[Stored data]
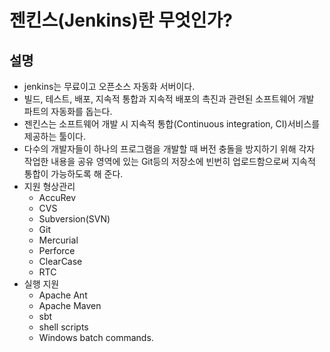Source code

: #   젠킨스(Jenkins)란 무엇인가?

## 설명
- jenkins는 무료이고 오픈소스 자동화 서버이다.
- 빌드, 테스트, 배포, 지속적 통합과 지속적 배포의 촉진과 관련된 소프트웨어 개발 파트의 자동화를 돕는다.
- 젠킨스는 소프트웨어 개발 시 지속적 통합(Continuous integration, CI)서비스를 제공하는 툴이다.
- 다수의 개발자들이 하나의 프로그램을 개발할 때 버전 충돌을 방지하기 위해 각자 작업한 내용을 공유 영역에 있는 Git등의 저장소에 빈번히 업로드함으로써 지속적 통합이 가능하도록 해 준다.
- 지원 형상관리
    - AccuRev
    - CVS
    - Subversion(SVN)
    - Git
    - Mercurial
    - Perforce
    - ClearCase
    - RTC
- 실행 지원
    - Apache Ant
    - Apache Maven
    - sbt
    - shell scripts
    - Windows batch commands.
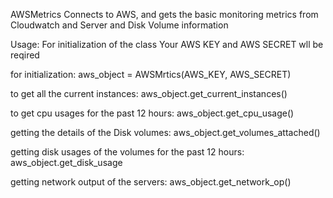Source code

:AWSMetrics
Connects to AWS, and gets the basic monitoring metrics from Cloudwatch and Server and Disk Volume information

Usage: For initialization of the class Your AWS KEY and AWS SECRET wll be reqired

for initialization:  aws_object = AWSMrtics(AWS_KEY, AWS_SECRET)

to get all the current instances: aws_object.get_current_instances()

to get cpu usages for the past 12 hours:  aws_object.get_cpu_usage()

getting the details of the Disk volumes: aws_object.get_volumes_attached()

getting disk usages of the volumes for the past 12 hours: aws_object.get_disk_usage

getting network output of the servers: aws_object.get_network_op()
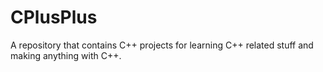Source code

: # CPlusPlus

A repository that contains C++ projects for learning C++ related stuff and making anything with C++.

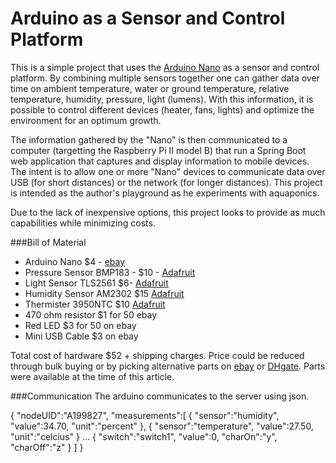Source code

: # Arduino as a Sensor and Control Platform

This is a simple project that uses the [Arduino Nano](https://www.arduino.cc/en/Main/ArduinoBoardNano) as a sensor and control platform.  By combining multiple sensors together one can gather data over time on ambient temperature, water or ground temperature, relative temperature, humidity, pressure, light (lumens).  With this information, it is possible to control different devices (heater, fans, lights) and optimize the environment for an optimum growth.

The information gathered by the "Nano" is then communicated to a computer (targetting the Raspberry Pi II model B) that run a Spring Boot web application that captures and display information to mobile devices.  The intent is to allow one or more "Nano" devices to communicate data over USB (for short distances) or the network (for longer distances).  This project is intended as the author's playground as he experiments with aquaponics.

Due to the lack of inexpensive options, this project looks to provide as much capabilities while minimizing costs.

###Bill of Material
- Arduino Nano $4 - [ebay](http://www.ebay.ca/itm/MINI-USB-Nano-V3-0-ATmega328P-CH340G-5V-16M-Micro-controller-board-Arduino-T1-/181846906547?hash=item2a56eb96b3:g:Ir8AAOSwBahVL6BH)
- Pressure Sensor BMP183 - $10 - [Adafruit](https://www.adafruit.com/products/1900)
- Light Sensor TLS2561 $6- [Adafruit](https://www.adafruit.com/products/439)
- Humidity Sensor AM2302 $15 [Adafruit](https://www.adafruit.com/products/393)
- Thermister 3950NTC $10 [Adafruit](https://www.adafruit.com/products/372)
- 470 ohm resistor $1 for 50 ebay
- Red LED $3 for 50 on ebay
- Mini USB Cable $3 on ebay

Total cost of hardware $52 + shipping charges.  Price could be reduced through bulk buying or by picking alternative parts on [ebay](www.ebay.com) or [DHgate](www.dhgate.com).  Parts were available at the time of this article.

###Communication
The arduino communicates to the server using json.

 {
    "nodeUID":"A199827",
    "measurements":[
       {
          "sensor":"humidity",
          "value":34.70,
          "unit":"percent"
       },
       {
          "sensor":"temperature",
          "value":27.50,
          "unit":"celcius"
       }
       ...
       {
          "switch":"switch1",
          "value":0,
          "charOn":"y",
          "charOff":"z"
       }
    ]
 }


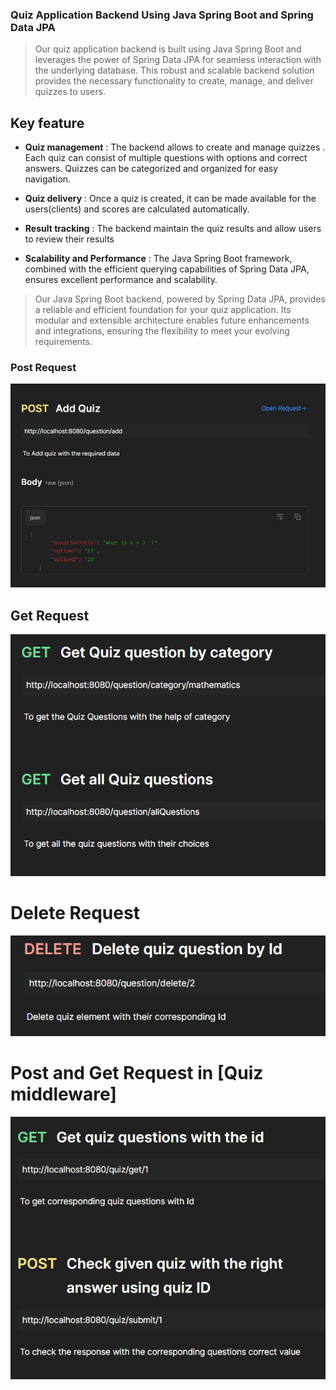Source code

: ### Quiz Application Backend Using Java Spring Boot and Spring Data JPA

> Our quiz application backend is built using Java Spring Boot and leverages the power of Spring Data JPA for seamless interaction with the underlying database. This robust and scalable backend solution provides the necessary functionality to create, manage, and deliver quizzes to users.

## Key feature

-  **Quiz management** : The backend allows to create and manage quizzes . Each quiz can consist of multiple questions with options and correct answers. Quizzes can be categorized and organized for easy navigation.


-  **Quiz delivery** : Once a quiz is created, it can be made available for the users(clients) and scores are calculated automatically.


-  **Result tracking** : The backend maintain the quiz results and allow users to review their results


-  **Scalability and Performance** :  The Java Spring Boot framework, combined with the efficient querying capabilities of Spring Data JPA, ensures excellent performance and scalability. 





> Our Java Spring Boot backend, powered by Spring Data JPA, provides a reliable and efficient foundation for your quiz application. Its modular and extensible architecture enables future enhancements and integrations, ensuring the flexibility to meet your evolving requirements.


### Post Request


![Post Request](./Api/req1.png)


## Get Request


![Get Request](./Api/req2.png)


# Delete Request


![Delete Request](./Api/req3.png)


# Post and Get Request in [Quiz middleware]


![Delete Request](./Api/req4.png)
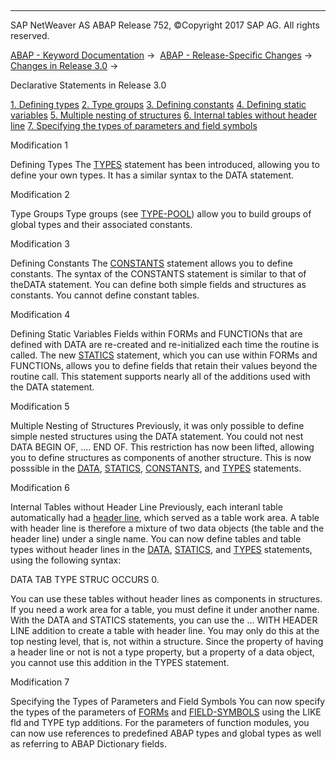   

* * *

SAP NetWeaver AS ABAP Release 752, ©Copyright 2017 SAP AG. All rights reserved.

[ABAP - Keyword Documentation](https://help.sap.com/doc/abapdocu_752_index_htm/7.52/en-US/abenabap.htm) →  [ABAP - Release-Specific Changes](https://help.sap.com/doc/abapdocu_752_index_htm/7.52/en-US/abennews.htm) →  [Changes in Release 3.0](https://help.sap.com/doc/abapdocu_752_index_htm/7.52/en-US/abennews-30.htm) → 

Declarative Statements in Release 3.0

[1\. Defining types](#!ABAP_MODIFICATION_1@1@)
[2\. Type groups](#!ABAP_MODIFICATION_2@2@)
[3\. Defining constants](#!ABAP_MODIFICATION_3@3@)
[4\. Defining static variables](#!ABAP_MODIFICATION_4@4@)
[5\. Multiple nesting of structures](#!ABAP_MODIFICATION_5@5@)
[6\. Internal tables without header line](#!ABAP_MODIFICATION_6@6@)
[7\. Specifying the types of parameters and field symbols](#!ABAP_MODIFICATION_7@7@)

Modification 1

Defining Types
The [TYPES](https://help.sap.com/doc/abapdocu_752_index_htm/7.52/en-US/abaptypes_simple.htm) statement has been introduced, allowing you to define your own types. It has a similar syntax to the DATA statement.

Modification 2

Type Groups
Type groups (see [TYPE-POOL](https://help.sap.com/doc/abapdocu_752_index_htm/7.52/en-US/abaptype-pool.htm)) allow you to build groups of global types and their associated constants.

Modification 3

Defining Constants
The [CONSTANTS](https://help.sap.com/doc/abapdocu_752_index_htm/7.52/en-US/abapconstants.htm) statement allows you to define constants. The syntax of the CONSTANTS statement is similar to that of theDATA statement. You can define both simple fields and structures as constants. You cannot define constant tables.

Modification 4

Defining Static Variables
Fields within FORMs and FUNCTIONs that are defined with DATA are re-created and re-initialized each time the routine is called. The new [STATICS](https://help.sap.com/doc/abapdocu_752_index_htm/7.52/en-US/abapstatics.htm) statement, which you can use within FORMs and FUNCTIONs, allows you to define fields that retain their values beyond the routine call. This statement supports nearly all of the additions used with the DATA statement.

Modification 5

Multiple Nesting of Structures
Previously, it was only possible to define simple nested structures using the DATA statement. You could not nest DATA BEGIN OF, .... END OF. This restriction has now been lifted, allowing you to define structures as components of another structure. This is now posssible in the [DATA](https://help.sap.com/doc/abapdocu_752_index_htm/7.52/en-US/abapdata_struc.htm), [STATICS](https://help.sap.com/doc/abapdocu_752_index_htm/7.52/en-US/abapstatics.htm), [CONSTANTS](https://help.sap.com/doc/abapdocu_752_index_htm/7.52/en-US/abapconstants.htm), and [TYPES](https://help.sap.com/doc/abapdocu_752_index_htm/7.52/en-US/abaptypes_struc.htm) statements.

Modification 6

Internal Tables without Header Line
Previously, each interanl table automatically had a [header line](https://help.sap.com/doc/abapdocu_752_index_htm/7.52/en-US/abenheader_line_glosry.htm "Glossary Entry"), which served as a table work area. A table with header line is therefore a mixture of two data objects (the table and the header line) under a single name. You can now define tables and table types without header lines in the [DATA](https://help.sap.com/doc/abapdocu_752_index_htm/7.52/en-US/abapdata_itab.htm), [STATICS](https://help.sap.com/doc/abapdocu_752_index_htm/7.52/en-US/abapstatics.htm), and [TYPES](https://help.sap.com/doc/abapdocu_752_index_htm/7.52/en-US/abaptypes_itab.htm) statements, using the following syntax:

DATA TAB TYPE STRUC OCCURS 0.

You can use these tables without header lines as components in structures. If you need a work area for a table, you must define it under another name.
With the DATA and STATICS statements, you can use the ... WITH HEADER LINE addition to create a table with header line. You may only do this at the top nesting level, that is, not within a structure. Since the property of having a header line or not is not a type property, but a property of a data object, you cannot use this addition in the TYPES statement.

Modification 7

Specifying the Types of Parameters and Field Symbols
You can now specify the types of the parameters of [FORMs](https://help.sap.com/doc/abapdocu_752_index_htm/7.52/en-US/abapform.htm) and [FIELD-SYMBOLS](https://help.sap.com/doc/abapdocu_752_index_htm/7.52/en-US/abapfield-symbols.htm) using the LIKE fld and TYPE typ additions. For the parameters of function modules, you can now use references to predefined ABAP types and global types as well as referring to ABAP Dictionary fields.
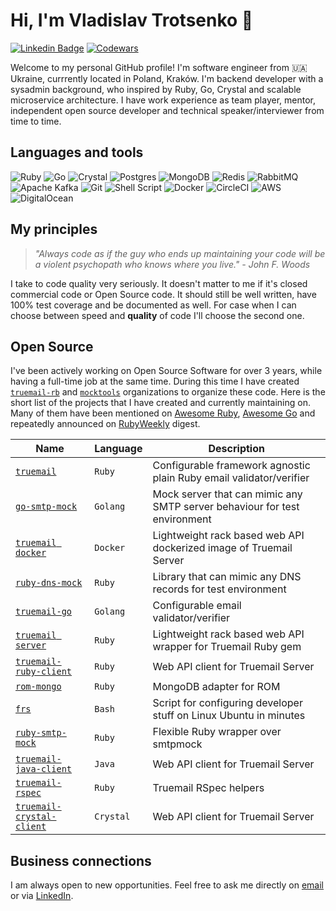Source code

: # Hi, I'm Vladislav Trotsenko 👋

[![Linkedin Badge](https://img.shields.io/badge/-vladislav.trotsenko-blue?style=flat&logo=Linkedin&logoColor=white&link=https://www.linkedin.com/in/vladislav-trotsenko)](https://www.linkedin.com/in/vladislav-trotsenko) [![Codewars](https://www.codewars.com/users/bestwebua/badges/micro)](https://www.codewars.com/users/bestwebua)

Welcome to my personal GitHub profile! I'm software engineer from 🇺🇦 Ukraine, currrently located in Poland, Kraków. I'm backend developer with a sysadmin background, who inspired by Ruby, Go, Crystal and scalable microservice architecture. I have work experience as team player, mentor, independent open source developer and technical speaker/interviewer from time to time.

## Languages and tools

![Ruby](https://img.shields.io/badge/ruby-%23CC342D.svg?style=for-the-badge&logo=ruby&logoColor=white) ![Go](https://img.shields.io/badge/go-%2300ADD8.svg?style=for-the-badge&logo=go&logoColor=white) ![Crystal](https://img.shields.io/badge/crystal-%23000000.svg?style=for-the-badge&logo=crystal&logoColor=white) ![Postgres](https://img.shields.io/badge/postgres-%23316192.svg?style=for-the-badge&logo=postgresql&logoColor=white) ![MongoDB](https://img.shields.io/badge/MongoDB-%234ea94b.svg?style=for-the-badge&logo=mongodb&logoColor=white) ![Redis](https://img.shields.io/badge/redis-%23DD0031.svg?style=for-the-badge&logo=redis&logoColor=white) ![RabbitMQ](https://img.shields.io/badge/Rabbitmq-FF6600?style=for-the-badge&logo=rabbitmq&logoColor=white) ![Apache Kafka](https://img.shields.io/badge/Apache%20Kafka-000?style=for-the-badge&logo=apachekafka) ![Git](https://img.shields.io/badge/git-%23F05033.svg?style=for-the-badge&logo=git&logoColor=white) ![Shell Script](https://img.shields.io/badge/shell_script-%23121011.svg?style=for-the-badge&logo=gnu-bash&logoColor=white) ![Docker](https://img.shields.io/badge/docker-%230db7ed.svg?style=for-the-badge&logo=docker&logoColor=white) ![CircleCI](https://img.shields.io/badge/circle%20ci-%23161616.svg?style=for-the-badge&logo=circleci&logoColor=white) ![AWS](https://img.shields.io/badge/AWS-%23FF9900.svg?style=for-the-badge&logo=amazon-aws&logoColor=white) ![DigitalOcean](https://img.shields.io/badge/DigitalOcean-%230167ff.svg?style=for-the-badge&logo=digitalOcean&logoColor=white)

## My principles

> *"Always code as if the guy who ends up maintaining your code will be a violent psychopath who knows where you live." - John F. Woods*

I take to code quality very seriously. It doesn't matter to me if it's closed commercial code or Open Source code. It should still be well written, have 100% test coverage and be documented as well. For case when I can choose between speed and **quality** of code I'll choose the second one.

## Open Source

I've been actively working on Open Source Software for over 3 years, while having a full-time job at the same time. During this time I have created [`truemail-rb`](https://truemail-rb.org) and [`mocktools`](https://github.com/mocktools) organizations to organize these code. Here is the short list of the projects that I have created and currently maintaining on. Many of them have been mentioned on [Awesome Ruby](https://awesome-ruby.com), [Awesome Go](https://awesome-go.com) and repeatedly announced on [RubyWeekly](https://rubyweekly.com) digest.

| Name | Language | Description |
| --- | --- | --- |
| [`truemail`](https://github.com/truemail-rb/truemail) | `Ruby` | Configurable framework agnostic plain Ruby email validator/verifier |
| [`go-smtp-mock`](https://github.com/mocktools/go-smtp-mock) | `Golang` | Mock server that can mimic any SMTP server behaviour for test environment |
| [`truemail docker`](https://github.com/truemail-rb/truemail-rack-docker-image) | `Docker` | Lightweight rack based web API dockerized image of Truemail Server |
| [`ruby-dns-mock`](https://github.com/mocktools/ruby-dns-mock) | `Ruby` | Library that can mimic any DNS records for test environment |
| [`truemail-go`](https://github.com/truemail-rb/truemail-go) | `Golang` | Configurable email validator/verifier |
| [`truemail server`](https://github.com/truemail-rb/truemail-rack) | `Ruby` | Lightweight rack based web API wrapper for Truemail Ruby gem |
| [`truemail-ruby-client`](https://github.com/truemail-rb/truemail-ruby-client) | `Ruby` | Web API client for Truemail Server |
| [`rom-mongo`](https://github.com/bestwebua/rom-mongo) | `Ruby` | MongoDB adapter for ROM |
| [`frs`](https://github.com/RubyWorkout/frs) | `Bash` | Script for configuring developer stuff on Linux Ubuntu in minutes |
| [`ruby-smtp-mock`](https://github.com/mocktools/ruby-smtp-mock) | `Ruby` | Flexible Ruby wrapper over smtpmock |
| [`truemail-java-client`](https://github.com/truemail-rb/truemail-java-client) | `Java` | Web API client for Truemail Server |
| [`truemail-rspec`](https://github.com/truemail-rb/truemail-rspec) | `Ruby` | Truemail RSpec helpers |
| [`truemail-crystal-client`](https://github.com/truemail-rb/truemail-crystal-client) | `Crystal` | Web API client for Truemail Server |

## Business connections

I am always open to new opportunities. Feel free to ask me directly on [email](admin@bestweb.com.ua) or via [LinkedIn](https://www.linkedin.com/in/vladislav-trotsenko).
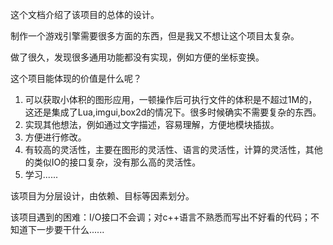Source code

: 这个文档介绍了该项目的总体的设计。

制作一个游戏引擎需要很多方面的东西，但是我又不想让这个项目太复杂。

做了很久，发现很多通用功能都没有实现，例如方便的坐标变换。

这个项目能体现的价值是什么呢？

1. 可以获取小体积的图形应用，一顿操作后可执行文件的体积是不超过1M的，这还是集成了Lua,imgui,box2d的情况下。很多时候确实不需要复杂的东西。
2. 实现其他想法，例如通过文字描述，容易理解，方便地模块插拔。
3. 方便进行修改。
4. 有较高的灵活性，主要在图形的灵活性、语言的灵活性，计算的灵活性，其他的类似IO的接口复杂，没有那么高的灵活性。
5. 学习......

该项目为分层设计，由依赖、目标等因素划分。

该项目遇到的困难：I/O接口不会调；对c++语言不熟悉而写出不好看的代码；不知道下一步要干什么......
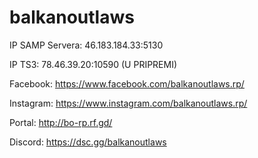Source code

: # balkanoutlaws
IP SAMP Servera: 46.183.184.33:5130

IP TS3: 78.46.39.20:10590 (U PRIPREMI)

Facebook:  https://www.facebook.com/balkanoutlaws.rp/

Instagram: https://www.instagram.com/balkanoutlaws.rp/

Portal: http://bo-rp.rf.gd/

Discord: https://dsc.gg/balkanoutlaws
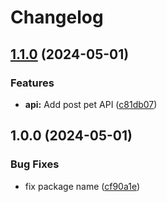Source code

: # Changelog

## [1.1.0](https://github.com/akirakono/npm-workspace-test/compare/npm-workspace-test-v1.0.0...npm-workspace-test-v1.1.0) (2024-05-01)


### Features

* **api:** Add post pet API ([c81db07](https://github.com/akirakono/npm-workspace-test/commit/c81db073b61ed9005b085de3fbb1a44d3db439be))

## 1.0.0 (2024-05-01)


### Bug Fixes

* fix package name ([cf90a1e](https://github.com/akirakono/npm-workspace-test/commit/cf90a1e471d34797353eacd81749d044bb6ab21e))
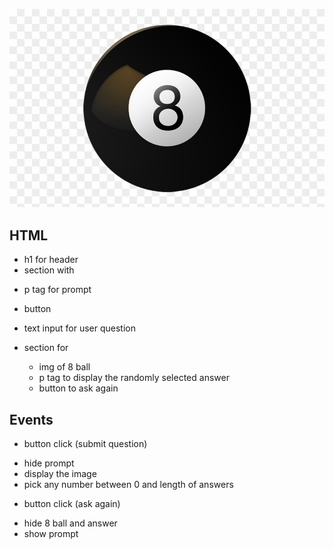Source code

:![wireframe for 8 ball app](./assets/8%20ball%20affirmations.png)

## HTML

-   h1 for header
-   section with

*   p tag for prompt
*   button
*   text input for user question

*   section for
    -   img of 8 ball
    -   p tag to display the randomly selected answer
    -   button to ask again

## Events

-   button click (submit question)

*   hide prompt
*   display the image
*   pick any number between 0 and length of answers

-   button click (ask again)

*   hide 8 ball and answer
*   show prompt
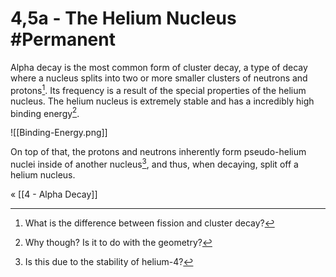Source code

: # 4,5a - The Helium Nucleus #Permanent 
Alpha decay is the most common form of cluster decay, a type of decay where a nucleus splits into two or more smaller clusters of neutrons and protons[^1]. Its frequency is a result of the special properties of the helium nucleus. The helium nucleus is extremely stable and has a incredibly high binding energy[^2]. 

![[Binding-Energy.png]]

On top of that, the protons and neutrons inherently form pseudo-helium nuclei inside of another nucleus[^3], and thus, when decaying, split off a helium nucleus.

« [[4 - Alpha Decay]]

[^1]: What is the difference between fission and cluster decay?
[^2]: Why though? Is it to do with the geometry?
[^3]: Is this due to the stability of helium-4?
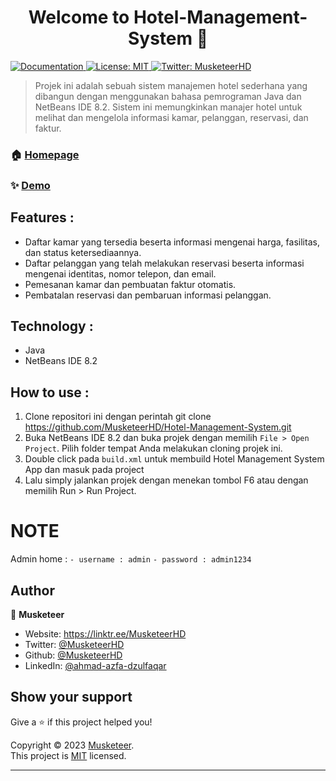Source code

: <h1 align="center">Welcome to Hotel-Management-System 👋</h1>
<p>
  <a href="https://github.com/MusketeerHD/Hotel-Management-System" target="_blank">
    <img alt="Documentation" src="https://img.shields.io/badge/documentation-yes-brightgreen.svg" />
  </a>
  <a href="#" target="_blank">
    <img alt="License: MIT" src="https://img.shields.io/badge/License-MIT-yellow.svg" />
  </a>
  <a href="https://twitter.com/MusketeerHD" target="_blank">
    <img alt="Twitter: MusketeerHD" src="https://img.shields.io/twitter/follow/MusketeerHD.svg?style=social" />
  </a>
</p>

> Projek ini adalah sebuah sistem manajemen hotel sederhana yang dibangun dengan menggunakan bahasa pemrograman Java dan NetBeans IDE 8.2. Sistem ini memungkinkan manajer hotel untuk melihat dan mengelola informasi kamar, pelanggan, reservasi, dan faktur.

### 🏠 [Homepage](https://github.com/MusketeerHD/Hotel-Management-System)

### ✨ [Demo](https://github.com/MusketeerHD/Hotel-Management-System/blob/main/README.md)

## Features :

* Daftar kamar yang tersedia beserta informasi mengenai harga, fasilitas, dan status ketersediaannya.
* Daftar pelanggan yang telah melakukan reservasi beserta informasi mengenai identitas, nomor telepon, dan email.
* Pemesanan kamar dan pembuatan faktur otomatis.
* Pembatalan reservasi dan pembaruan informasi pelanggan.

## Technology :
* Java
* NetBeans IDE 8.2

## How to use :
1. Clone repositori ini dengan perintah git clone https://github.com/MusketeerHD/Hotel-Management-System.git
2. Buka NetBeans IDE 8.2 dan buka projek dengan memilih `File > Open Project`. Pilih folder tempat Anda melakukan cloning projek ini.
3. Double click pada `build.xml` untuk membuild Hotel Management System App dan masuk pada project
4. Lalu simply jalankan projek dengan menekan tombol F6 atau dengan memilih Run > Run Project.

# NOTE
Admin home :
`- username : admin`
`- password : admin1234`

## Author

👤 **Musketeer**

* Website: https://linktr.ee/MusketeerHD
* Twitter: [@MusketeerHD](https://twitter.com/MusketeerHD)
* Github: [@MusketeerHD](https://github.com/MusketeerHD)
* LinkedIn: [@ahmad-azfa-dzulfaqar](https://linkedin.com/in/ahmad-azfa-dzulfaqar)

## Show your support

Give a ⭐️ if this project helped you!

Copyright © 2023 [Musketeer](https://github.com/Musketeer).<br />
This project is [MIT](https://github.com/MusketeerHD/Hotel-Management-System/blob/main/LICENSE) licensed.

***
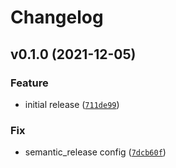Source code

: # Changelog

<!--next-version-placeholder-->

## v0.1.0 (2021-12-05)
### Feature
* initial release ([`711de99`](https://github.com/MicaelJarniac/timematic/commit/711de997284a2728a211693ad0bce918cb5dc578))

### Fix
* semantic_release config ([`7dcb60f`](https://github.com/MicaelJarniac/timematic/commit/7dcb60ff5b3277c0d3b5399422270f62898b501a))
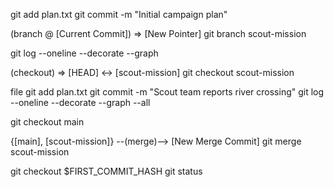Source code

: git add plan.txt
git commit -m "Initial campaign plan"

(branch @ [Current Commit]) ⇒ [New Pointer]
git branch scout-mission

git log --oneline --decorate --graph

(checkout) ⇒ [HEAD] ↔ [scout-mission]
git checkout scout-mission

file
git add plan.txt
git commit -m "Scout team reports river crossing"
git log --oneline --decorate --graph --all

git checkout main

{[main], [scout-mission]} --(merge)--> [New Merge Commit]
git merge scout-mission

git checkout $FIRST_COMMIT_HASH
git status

_What you have to do_: Copy the lines of the material running from the line with "quizzes to users." up to and including the line with "Declarative Statements in Release 3.0", exactly as they appear, and leave the pictures out.

_Answer to this problem_:
> Our quiz application backend is built using Java Spring Boot and leverages the power of Spring Data JPA for seamless interaction with the underlying database. This robust and scalable backend solution provides the necessary functionality to create, manage, and deliver quizzes to users.

## Key feature

-  **Quiz management** : The backend allows to create and manage quizzes . Each quiz can consist of multiple questions with options and correct answers. Quizzes can be categorized and organized for easy navigation.


-  **Quiz delivery** : Once a quiz is created, it can be made available for the users(clients) and scores are calculated automatically.


-  **Result tracking** : The backend maintain the quiz results and allow users to review their results


-  **Scalability and Performance** :  The Java Spring Boot framework, combined with the efficient querying capabilities of Spring Data JPA, ensures excellent performance and scalability. 





> Our Java Spring Boot backend, powered by Spring Data JPA, provides a reliable and efficient foundation for your quiz application. Its modular and extensible architecture enables future enhancements and integrations, ensuring the flexibility to meet your evolving requirements.


### Post Request


![Post Request](./Api/req1.png)


## Get Request


![Get Request](./Api/req2.png)


# Delete Request


![Delete Request](./Api/req3.png)


# Post and Get Request in [Quiz middleware]


![Delete Request](./Api/req4.png)

* * *

SAP NetWeaver AS ABAP Release 752, ©Copyright 2017 SAP AG. All rights reserved.

[ABAP - Keyword Documentation](https://help.sap.com/doc/abapdocu_752_index_htm/7.52/en-US/abenabap.htm) →  [ABAP - Release-Specific Changes](https://help.sap.com/doc/abapdocu_752_index_htm/7.52/en-US/abennews.htm) →  [Changes in Release 3.0](https://help.sap.com/doc/abapdocu_752_index_htm/7.52/en-US/abennews-30.htm) → 

Declarative Statements in Release 3.0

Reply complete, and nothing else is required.